Imagine if business financials were rolled up once a year in a process dominated by personal biases and ill-defined goals. Everyone says, "Our people are our most important asset," but most people-processes are totally ineffective. And a note to Bob Rogers, don't kid yourself, the performance management system at GE is a joke, too.

Jeffrey SDSU

Think your raise is tied to your performance? Not so. The company decides in advance how much is available for salary increases, then makes the "performance reviews" fit the budget. One big advantage of a union job is you don't have to deal with this phony system. Compensation is based on longevity and collective bargaining; performance is treated as a separate issue.


All commentators would definitely agree to the point that performance reviews are not rejected, but the way they are modeled or implemented in most companies is rejected. Those companies who swear by it have seen it being successful and giving good results. I have seen people staying up the whole night to fill up their performance review forms. Why can't it be done on a more dynamic and regular basis?

Daniel T

In keeping with life's simple rule, the things we don't like are usually good for us. Green leafy vegies, cod liver oil, two litres of water a day and feedback. No-one sees us better in stressful/joyful situations than the people we spend the majority of our time with. It is part of human nature that we would like to improve ourselves, our postions and life styles, and to achieve that we need a measure, gauge, or yard stick so we know that have moved up. The same is needed in business so to improve we need to be measured and points of improvement or development identified for us. The process should be more often than every 12 months in a shorter form with an overview or summary annually.

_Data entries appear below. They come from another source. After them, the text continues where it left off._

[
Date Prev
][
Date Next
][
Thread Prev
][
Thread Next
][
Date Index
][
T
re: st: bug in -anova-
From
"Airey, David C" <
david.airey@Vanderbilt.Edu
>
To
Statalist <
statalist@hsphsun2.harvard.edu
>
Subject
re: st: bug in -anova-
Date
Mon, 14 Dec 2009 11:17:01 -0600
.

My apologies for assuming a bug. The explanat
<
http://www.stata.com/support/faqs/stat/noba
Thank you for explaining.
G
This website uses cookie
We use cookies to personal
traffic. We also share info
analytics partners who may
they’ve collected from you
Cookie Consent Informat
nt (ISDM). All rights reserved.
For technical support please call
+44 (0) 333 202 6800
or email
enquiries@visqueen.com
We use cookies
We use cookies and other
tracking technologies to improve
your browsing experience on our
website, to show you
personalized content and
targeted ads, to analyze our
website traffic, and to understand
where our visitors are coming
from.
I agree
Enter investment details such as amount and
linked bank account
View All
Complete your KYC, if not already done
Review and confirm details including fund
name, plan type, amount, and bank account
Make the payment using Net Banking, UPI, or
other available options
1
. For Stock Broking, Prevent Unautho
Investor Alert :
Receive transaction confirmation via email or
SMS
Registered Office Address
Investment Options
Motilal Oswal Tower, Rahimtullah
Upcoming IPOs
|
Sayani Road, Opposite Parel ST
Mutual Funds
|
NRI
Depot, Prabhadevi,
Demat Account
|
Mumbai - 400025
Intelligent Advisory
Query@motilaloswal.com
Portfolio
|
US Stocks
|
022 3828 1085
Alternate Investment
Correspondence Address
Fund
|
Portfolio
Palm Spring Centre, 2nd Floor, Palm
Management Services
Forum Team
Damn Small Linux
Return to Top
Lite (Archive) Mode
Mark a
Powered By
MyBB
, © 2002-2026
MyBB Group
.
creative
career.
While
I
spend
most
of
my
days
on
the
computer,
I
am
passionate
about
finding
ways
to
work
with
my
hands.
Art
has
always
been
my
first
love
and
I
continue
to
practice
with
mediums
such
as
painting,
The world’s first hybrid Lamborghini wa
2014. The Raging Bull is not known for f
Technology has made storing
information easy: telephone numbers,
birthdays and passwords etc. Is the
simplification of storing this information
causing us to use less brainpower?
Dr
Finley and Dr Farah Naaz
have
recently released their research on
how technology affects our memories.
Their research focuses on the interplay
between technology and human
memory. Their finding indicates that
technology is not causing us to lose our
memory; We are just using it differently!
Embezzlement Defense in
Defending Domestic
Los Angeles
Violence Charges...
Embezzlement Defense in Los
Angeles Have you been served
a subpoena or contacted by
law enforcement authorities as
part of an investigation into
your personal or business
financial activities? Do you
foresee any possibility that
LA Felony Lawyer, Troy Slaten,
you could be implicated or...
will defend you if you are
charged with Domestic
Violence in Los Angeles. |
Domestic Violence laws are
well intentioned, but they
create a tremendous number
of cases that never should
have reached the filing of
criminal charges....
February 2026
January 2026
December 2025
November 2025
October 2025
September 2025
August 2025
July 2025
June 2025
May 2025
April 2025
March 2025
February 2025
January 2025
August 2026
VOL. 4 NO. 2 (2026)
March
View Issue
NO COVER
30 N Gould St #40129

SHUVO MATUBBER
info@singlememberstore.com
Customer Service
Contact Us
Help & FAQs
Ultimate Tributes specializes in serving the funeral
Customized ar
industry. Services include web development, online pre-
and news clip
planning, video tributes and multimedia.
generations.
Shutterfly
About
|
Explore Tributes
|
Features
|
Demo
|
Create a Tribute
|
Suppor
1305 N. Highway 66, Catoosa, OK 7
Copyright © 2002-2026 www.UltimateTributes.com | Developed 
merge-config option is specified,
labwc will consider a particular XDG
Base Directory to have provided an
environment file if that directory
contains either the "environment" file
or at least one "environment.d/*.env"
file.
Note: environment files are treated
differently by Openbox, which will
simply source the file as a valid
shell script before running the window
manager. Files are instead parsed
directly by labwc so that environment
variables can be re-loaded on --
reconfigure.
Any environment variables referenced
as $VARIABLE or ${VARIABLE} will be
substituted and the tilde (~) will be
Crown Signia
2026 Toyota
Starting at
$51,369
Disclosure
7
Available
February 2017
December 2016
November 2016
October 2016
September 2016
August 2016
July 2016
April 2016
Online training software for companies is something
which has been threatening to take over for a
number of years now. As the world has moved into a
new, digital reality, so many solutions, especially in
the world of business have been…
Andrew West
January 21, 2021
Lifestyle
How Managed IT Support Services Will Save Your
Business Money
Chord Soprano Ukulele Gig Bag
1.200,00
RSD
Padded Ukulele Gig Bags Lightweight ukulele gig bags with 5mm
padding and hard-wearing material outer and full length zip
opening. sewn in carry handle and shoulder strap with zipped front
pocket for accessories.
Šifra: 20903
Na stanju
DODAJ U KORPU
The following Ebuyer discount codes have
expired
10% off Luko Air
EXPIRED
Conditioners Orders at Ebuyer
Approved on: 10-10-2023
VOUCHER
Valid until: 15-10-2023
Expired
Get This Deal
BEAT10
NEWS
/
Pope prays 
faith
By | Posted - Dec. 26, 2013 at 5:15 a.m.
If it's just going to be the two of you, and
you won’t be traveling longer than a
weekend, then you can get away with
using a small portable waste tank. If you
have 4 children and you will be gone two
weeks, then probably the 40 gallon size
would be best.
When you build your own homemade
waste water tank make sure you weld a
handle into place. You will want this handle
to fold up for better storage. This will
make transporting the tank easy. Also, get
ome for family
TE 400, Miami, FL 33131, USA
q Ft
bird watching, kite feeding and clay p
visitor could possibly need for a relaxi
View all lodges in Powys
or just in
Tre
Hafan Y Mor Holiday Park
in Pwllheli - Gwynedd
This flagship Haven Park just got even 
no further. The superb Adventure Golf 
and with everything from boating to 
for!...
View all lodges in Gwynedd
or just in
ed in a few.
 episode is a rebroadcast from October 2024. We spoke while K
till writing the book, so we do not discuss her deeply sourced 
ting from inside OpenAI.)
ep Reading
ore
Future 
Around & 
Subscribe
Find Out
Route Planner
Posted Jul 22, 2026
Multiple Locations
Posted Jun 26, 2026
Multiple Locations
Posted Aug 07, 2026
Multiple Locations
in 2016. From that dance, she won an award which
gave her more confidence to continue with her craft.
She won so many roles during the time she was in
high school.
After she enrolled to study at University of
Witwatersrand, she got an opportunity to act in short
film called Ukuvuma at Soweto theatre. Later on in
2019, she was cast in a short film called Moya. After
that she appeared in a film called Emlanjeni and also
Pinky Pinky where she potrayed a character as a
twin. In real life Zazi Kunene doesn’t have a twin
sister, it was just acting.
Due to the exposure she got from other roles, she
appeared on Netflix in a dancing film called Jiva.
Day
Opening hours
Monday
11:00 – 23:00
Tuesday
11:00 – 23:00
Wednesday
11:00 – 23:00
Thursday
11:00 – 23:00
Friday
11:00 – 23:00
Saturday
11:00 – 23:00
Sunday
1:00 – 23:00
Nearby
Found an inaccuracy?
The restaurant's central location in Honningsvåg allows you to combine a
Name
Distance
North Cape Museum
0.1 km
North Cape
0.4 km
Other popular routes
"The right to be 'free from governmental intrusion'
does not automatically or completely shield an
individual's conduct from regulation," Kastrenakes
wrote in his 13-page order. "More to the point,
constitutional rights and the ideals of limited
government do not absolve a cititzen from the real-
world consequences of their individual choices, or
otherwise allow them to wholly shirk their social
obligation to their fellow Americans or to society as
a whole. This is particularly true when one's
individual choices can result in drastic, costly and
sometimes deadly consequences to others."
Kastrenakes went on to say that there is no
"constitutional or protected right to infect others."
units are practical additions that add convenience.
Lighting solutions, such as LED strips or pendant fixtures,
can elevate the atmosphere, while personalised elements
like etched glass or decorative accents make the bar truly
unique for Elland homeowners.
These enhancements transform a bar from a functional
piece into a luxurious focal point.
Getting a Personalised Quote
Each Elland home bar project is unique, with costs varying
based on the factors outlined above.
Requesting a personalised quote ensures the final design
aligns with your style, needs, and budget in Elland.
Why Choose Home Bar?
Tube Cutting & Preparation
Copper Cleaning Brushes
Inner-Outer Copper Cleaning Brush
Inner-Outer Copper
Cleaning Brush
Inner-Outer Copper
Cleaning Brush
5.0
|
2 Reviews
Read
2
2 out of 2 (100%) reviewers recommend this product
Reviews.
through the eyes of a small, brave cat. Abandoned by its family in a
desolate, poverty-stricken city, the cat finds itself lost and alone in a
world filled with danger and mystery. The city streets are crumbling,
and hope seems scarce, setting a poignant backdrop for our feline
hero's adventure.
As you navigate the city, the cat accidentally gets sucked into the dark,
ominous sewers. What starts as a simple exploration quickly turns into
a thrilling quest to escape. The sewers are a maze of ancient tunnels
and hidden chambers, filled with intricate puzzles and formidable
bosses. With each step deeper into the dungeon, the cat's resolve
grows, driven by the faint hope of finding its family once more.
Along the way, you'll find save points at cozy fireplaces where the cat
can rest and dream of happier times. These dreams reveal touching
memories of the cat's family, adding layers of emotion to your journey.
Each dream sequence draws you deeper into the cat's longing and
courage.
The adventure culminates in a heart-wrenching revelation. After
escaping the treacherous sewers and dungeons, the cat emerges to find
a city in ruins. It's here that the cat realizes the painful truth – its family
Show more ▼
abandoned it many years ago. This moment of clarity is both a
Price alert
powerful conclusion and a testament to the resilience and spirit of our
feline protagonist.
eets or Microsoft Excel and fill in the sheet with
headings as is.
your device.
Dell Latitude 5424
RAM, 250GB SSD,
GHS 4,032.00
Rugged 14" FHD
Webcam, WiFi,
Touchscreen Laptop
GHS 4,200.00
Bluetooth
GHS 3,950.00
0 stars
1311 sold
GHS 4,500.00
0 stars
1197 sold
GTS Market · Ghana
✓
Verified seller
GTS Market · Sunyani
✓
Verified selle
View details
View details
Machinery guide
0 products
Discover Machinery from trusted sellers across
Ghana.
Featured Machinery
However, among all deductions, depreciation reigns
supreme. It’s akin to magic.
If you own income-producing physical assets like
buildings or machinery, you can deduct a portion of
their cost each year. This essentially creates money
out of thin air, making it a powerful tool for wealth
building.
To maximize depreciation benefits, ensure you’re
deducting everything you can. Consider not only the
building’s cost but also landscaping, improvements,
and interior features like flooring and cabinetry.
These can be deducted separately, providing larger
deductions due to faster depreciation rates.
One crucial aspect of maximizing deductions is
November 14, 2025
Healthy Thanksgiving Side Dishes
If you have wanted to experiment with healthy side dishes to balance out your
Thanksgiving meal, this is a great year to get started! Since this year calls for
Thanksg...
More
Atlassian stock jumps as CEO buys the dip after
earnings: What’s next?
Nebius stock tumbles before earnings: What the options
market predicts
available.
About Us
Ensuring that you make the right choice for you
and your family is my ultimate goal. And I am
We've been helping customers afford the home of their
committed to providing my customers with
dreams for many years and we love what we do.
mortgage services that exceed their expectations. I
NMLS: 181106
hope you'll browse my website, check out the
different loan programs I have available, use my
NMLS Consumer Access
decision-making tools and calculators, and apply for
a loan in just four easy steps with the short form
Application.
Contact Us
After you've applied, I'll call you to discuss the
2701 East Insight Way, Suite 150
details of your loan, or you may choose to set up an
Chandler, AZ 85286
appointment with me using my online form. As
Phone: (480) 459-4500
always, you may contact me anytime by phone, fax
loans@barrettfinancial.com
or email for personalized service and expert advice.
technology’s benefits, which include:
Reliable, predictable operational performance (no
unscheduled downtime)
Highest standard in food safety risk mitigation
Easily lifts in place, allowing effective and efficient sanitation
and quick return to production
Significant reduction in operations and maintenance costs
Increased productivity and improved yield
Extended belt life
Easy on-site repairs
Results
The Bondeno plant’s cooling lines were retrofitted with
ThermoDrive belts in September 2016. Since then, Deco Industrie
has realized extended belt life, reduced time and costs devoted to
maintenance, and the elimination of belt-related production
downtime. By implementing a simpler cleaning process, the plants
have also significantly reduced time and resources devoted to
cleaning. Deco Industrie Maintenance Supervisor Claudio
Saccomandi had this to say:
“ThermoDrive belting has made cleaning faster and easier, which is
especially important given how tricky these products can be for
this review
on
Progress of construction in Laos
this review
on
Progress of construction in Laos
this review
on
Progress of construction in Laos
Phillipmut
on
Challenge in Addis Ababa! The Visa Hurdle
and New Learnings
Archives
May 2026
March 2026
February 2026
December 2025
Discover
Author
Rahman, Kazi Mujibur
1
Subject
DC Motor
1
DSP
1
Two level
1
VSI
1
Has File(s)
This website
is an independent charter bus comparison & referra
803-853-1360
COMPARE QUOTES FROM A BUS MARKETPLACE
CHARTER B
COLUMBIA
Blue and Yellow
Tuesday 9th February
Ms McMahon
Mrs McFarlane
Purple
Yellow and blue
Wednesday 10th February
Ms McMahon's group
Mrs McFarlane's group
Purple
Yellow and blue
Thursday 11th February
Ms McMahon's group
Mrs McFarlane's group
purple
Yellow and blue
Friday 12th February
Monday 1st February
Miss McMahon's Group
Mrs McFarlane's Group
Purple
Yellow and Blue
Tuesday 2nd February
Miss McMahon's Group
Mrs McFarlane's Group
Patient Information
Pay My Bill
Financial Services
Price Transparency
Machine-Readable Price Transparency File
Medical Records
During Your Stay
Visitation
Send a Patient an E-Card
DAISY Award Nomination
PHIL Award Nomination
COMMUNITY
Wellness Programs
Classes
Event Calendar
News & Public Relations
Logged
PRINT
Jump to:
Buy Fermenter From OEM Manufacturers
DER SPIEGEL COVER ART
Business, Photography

How many of us can truly say that we know all of our flaws or weaknesses and the way to improve on these? Supportive management can develop its staff by providing an open and honest review system that is designed to provide personal growth for the individual, which should translate into practical growth for the company.


Performance review methods and processes contribute directly to our bottom line and we do very well. Mostly because our end products are corporate-centric performance review methods and tools. Not only do we "consult" for $350 an hour but we also sell this tripe at massive profits to corporate clients.

They dig for gold, and we sell them the pick axes for $500 a piece. Therefore, from the article, I must vote for the "Con"!